◆ **Brief 1**: In the message about the HTML working group, where is the unofficial Mozilla DTD maintained?
◆ **Brief 2**: Quote the message about the HTML working group from "Benjamin Franz (snowhare@netimages.com)" up to and including "these extensions now.".

◆ **Document text**:
****************************************

Re: Standards, Work Groups, and Reality Checks: A Radical Proposal.

Benjamin Franz (snowhare@netimages.com)
Fri, 22 Sep 95 22:00:45 EDT
On Fri, 22 Sep 1995, Larry Masinter wrote:

> Benjamin Franz <snowhare@netimages.com> writes, in a long diatribe
> about HTML-WG:
>
> > If every major browser company is implementing a feature *not* in the
> > current standard, say FONT|TEXT|BGCOLOR|VLINK|ALINK|LINK|WIDTH="XX%",
> > and the *majority* of users are *using* them - the WG is play King Canute
> > if it refuses to try and actively attempt to integrate them into the
> > standard. Passive 'we'll do it when Company N give us a formal
> > description' for month after month is not going to cut it. At *LEAST*
> > four browsers have implemented these extensions now.
>
> Someone (not Company N or M or whatever) needs to write a complete
> specification before it can become a standard. I don't care who it is.
> But it has to be something someone can read and make sense of and
> implement.

<pointed-remark>You mean something like the unofficial Mozilla DTD
maintained at HALSoft?</pointed-remark>

The fact is that reasonable DTDs *have* been presented for much of the
stuff everyone is screaming about. The WG has chosen not to take them up,
prefering instead to stick with 'We defined it this way. Never mind no
popular browser has implemented it our way.'

> Frankly, if everyone composing gripes about the Working Group process
> would take the same amount of time to actually participate in the
> process, we'd get a lot more done. Actually, we'd get more done if
> you'd just stop flaming, even if you don't participate in other ways.

****************************************

◆ **Raw data**:
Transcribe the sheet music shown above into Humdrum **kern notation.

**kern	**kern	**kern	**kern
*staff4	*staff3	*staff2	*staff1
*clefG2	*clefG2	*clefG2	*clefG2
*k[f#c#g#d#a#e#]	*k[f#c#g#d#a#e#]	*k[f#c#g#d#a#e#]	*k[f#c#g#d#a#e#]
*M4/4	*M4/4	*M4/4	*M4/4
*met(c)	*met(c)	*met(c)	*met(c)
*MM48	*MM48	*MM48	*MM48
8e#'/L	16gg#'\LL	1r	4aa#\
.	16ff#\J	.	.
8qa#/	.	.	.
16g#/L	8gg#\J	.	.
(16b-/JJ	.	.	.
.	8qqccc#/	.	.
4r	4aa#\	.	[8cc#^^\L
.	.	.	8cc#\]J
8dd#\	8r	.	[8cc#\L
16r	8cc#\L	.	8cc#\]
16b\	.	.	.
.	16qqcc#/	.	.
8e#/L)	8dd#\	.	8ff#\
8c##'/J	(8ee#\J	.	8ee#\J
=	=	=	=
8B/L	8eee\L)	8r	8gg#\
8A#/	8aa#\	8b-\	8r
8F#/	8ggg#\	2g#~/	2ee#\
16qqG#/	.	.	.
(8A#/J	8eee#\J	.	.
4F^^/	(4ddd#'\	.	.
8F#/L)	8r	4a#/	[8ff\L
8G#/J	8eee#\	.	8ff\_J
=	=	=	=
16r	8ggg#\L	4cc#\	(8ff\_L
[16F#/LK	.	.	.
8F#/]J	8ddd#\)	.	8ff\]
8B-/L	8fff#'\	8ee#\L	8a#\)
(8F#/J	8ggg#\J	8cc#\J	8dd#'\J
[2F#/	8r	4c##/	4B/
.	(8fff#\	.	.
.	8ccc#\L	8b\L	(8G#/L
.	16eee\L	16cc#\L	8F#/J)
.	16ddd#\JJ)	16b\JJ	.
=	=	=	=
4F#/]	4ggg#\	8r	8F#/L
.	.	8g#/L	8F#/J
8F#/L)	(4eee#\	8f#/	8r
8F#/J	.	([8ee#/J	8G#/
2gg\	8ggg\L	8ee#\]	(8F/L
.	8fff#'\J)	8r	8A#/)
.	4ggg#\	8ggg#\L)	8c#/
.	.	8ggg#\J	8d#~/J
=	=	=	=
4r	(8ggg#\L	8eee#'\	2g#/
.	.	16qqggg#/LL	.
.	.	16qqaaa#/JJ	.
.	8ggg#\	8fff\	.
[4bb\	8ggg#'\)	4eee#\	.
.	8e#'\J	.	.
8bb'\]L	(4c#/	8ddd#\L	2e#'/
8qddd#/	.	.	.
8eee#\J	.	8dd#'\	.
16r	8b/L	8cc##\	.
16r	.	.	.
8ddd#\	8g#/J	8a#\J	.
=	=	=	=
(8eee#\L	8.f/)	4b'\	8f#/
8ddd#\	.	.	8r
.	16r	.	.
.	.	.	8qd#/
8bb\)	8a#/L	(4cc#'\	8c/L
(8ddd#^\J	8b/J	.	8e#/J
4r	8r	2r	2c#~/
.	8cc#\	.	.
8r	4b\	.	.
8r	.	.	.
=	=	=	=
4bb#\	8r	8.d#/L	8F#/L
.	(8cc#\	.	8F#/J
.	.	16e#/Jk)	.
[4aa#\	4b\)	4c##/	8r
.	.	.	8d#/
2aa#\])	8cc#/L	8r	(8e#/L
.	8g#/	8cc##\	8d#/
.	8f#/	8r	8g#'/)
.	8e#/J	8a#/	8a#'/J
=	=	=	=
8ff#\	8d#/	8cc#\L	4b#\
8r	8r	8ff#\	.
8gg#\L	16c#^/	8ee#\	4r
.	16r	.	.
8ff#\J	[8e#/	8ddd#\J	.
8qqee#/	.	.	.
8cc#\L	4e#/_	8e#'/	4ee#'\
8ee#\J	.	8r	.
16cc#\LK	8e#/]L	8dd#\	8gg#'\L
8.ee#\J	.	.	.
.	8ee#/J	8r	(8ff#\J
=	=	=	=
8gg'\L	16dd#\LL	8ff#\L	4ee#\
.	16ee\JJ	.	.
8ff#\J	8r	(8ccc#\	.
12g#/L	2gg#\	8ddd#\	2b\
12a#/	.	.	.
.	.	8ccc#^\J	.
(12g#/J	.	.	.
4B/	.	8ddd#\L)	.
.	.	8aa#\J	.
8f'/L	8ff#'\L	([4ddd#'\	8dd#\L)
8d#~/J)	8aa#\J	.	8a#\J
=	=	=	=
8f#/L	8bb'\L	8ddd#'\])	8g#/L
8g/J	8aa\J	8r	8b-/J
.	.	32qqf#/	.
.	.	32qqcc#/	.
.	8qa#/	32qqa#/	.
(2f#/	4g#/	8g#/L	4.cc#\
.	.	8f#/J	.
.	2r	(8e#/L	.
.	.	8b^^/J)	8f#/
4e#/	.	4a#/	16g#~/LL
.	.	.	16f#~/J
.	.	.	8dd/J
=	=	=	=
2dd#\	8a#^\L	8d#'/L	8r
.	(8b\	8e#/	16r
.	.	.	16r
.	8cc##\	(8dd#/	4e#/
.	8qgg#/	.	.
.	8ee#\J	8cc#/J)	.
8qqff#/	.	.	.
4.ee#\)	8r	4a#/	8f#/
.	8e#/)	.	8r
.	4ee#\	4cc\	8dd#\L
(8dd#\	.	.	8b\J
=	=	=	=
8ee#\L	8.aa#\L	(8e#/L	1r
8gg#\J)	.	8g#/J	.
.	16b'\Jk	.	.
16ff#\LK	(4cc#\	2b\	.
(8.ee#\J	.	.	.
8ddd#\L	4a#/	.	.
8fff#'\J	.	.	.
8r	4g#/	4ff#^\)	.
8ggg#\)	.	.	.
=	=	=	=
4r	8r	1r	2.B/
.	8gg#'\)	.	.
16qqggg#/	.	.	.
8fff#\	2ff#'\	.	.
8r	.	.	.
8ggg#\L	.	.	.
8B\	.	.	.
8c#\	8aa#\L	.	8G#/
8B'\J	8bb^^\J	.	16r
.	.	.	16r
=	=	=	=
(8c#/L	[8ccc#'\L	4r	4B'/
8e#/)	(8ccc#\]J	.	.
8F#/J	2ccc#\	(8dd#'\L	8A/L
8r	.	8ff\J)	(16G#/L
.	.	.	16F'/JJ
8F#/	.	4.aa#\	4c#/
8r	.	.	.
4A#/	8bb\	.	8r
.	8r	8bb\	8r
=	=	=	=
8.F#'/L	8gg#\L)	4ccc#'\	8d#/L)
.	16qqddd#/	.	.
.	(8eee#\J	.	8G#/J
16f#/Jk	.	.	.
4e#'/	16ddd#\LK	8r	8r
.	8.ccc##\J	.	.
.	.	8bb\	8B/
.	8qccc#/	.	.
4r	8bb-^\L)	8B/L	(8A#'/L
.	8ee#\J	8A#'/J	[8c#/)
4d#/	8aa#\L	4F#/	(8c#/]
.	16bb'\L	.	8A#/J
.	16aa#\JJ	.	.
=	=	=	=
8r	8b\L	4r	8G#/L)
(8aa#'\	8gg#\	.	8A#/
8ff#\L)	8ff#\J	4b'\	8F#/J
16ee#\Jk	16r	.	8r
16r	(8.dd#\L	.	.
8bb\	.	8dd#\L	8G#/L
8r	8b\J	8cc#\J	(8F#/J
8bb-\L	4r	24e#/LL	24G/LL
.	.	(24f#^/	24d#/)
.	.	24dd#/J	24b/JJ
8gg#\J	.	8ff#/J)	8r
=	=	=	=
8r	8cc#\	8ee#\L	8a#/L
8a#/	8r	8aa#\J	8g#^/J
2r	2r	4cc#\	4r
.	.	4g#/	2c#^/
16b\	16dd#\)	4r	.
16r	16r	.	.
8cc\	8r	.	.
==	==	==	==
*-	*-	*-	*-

****************************************

◆ **Answer box 1**: At HALSoft.

◆ **Answer box 2**:
Benjamin Franz (snowhare@netimages.com)
Fri, 22 Sep 95 22:00:45 EDT
On Fri, 22 Sep 1995, Larry Masinter wrote:

> Benjamin Franz <snowhare@netimages.com> writes, in a long diatribe
> about HTML-WG:
>
> > If every major browser company is implementing a feature *not* in the
> > current standard, say FONT|TEXT|BGCOLOR|VLINK|ALINK|LINK|WIDTH="XX%",
> > and the *majority* of users are *using* them - the WG is play King Canute
> > if it refuses to try and actively attempt to integrate them into the
> > standard. Passive 'we'll do it when Company N give us a formal
> > description' for month after month is not going to cut it. At *LEAST*
> > four browsers have implemented these extensions now.